Now, let's say the company is touched by the beard of Zeus, and generates $100 million in free cash flow this year. At today's price, that would mean you're paying 20 times that cash flow. It's within the realm of reason that it could achieve such a figure in a couple of years, but then you run the risk of macroeconomic meltdown, a reversal or softening in the U.S. housing market, and technological disruption.

For a bit of context, competitor Trulia (UNKNOWN: TRLA.DL  ) is in negotiations to buy Market Leader (UNKNOWN: LEDR.DL  ) for $355 million. Market Leader is a smaller (and growing) business that's similar to both Zillow and Trulia. Since Market Leader is still earnings negative, we can't compare it on a P/FCF basis, but we can look at other metrics. For one, Market Leader trades at a still-ridiculous-but-slightly less-so 57.2 times forward earnings. It trades at 6.4 times last year's sales. Zillow trades at 16.4 times last year's sales. Management expects sales to hit (on the high end) $182 million -- that implies a price of 10.55 times forward sales. If they double a year or two after, which would be unbelievably phenomenal, it would trade at 5.3 times sales.
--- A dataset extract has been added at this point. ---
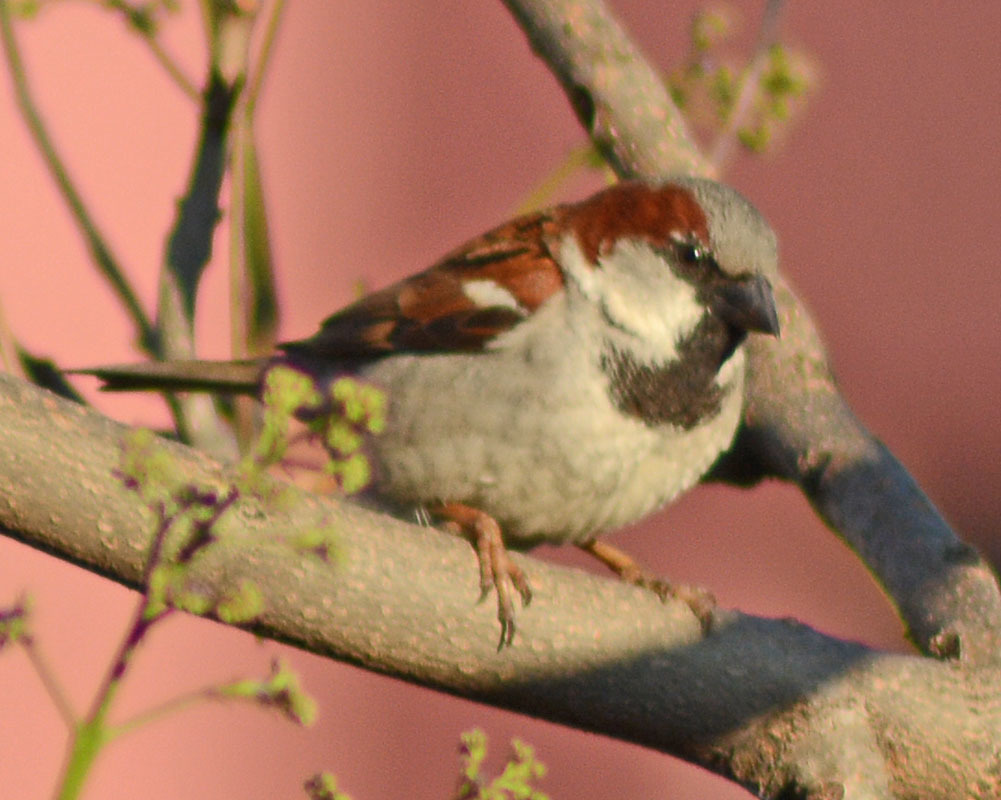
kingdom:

If you have faith that the housing market will interminably rise as it's never once done, and that people will buy homes like they buy iPhones -- then you should probably invest in the stock.

Shares fell after its earnings release disappointed investors with too much spending. The spending, long-term, is not the issue investors should fret over. The company needs to compete with Trulia, and it's a game of scale at the moment.

Let's say I own a lemonade stand that is on top of Runner's Peak and is a complete monopoly. Last year it earned $1,000 after expenses and, this year, with this crazy health craze, it's set to earn $8,000 (and even more after). Would you pay over $500,000 for it? If yes, call me.